### Text
The movie follows the lives of three performers from a military-arts troupe as they grow from teenagers to adults. It's a sweeping sentimental melodrama rather than a film about the residual effects of conflict and war.

The director of this film, Feng Xiaogang, known for his epic tearjerkers and glossy romantic comedies, is an internationally acclaimed filmmaker and often referred to as "China's Spielberg." 

Unlike his previous war films Assembly (2007) and Back to 1942 (2011), Feng was inspired to make the film based on his own experiences as a member of a provincial military-arts troupe in the 1970s.


Beginning in the final days of the Cultural Revolution (1966-1976), to the Sino-Vietnamese War of 1979, and ending in the mid-1990s, Feng's Youth (2017) explored the loss of innocence against the backdrop of war and a growing nation.

The main parts of the film take place during the Sino-Vietnam war, a period not many films have explored. But the film is filled with nostalgic moments that pull at the heartstrings while recalling memories of innocent teenage years. 

For audiences over the age of 50, the film offers a historical familiarity that viewers will connect with on a deeper and more personal level.

Miao Miao, one of China’s rising new talents, plays one of the troupe’s dancers, He Xiaoping.  In one memorable scene, she is bullied and discriminated against, and it’s moment viewers will be able to empathize with, rather than merely observe. Many have experienced similar situations whether at work or school.
######
** Exercise instructions **
a: In the review, what nickname is the film's director often called?
b: Reproduce the review's wording from "The movie follows" up to and including "in the 1970s.".
c: Name every film title that appears in the review.
### Source material
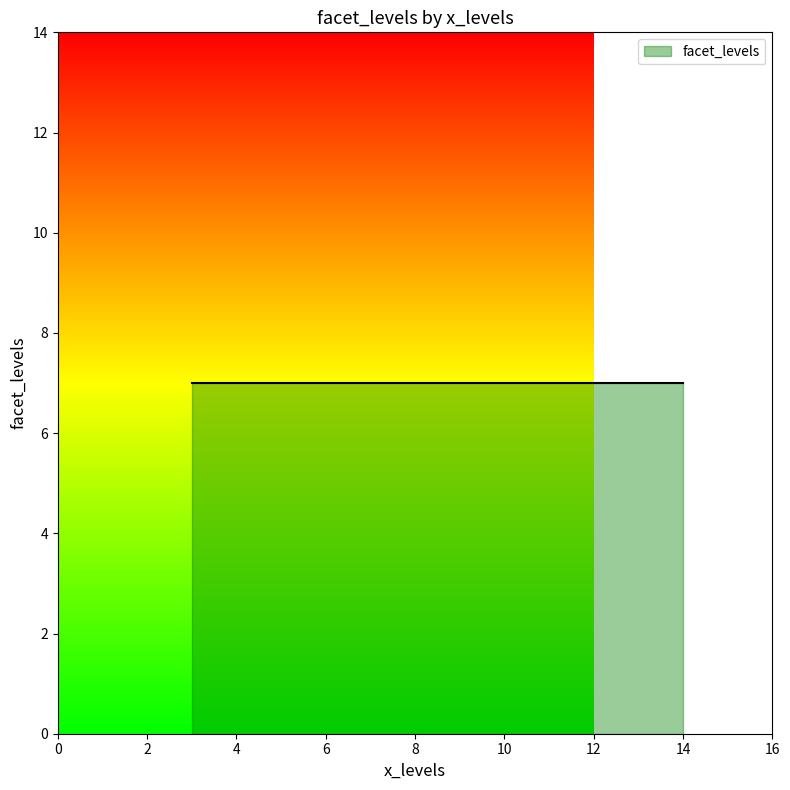

Which has a higher value, 3 or 14?

3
######
** Solutions by task **
a: "China's Spielberg"

b:
The movie follows the lives of three performers from a military-arts troupe as they grow from teenagers to adults. It's a sweeping sentimental melodrama rather than a film about the residual effects of conflict and war.

The director of this film, Feng Xiaogang, known for his epic tearjerkers and glossy romantic comedies, is an internationally acclaimed filmmaker and often referred to as "China's Spielberg." 

Unlike his previous war films Assembly (2007) and Back to 1942 (2011), Feng was inspired to make the film based on his own experiences as a member of a provincial military-arts troupe in the 1970s.

c: Assembly, Back to 1942, Youth